Perhaps my struggles with communicating ideas about the world with my students are best encapsulated in an interaction I had with them a few weeks ago while reading “Holes.”

In our reading, we came across the vocabulary word mud.

Simple, I thought, when one of my top learners asked me what the word meant.

“It’s when the dirt is wet and slimy,” I told him. “Like after it rains.”

All eyes in the classroom stared at me blankly.

I fumbled for words. I tried to explain again, using other vocabulary. “It’s wet soil. When it rains and the soil mixes with water.”

Still blank stares.

Then it dawned on me. They didn’t know what dirt was. They had never even seen dirt before. To them, soil is a synonym for sand. Of course they would not be able to comprehend the word mud.  Though the rainy season brings an abundance of swampy sand, in Ovamboland, mud doesn’t exist.

But it is not only vocabulary that stands in their way. When I asked my students the most spoken language in the world, most replied Oshiwambo. When I asked them to identify the continents on a map, the only one they new was Africa. For a geography lover like me, the realization of how small their world is, was a slap in the face.

I knew that one of my jobs would be to expose them to the world to the best of my abilities through books, videos and images.

In term three, I finally felt that was able to make tangible progress with my students. I integrated as many cross-cultural issues as possible into my English and computer lessons and even gave them projects where I taught them to use the internet, atlases and encyclopedias to conduct independent research on countries around the world. I showed them episodes of Planet Earth, the glossy photos of National Geographic and Google Maps of my home town.

I could see the palpable excitement in their expressions when they saw the footage of Africa’s Great Migration or images of the forests and mountains that surround my house.
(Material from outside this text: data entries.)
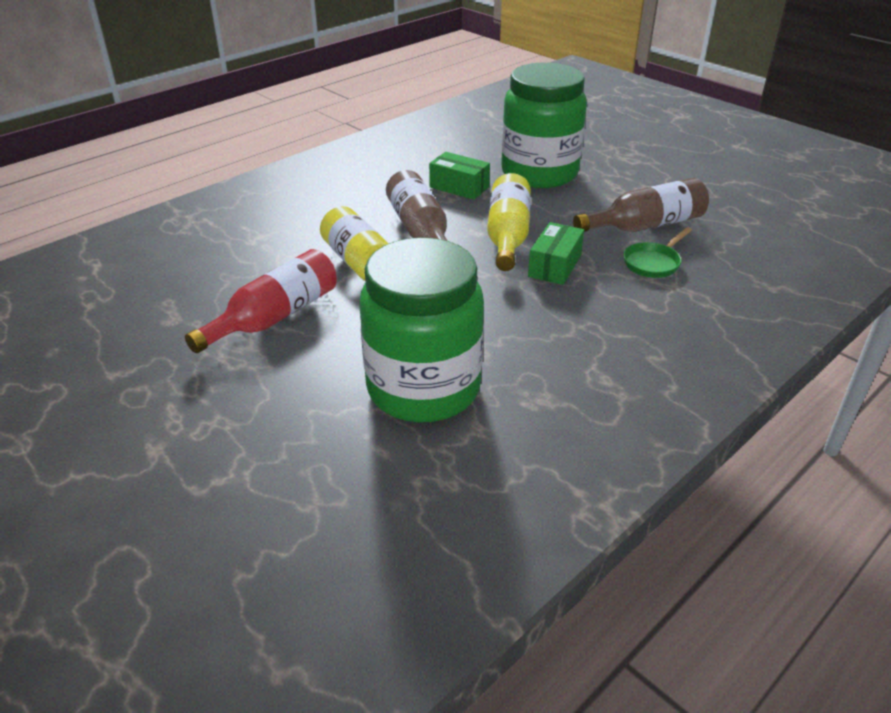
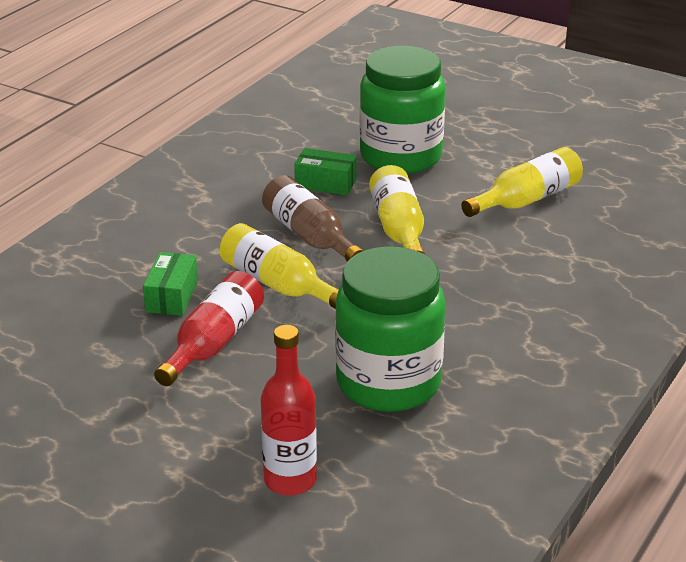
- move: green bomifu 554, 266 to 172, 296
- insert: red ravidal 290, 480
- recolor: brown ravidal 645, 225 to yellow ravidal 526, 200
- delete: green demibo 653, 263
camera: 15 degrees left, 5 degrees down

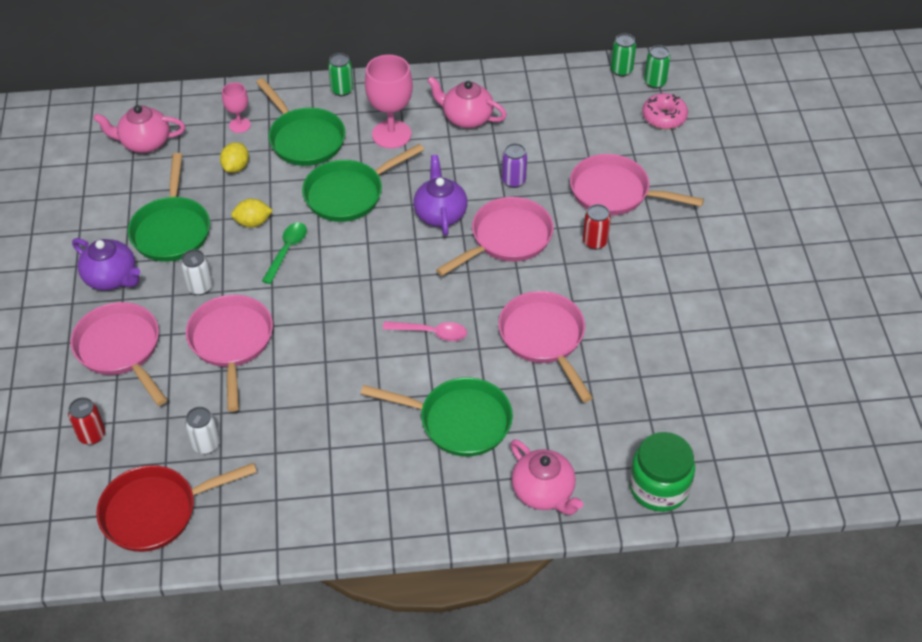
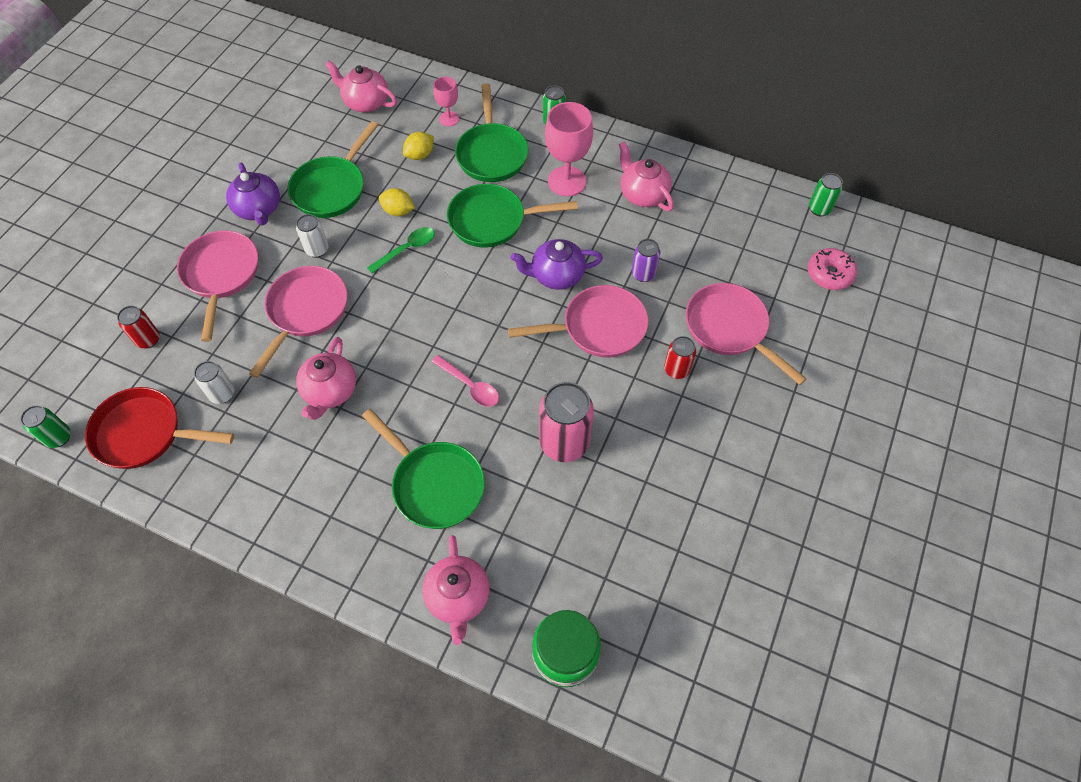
- move: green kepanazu 655, 82 to 58, 437
- insert: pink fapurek 330, 391
- rotate: purple fapurek 440, 214 = 556, 275 120 degrees counterclockwise
- replace: pink demibo 544, 338 to pink kepanazu 564, 443
camera: 30 degrees right, 10 degrees up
I wish I could have taken them outside their realities so that they could have seen these things with their own eyes. I wish I could have shown them what else is out there and that, if they work hard, they might even have the chance to discover it themselves.

While I may not have had the opportunity to bring them to the world, I realized that the least I could do was try to bring the world to them.

Though I worked on a few different projects throughout my time in the country, including the expansion of my school’s library and the acquisition of netball equipment, I wanted to leave the school with something else—something that would act as a symbol for the work I tried to do to broaden the horizons of my students during my service. I decided to paint a map of the world, visible from nearly every angle of the school grounds.

My World Map Mural
Africa and Europe

I don’t know if it is merely my idealism, but I hope that the map is a reminder that if my students have the ambition and curiosity to venture beyond their realities, education can truly be their window to the world. I hope that when my students look at the map, they think of their crazy American teacher who journeyed to a rural African village to push them to discover and learn about the world with open eyes and minds.

Yes, the world is large. I realize just how lucky I am to be fully aware of its diversity and immensity.

Most people in the world are not so lucky. While they may have heard mention of foreign cultures, customs and countries, their notions of the world are still quite small. And the world they see, the world they know, does not extend beyond their immediate realities.

I hope that, by my being here, I was able to help satiate my students’ desire to learn about the peoples, cultures, landscapes and animals from different corners of the globe and, in some way, make their worlds just a tiny bit larger.